Most recently, population dynamics of aphids in tulip fields were monitored during three growing seasons. Simultaneously, the period of TBV transmission by aphids was investigated experimentally by exposing small tulip plots during specified intervals to naturally occurring aphids. Finally, timing of virus spread was correlated with aphid population dynamics and weather conditions. In 2007 it was discovered that TBV transmission started in April, while the first aphids were not found until May. Apparently, the first aphids of the season had already contributed, in great extent, to the virus transmission, which was observed locally in the tulip plots. In addition, a second, but distinct, TBV isolate was identified, which resulted in the design of an improved TBV detection assay. These results should enable formulation of crop protection guidelines that are fine-tuned with the risk of virus transmission, which will help decrease environmental damage caused by pesticides.

In an effort to restrict the virus, the United States, Great Britain and other countries prohibit the commercial sale of broken bulbs, or bulbs known to be infected by the virus. As TBV-infected bulbs gradually degenerate, the virus can be minimized by removing and destroying 'broken' bulbs quickly before aphids spread the virus to other bulbs or cross-contaminating lily hosts.

==Broken tulips today==
Today, tulips like Rem's Sensation displaying a "broken" effect are the result of artificial selection, not viral infection, although many tulip fanciers feel these "modern" variants are a poor substitute when compared to long-extinct cultivars like Semper Augustus.
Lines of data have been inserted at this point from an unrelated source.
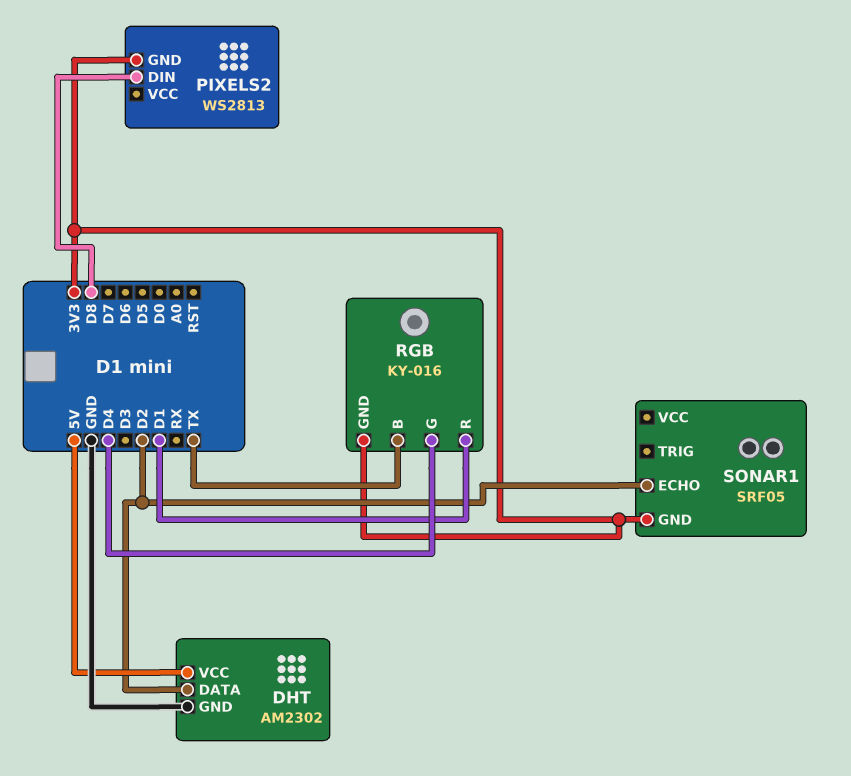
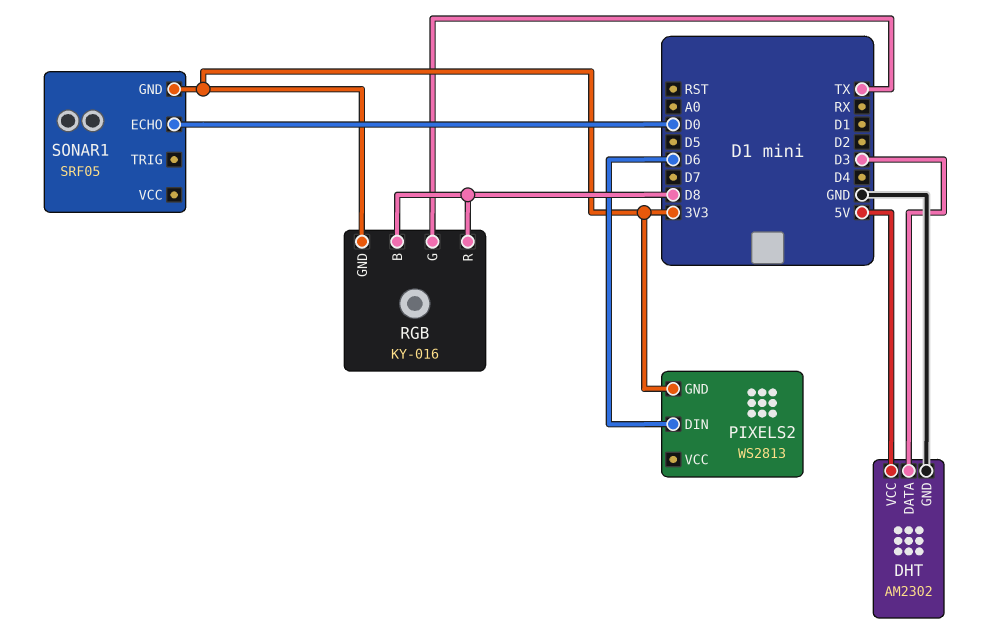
DHT pin DATA: D2 -> D3
PIXELS2 pin DIN: D8 -> D6
RGB pin B: TX -> D8
RGB pin G: D4 -> TX
RGB pin R: D1 -> D8
SONAR1 pin ECHO: D2 -> D0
Modern tulip varieties that become infected with this virus tend to become weak and stunted. There are only a few varieties of older, truly "broken" tulips still in existence such as Zomerschoon, but only because the worst aspects of the virus have somehow not activated. One such example is the rare Absalon, which dates from 1780; a "bizarre" colored variety, it displays gold flames against a dark chocolate brown background.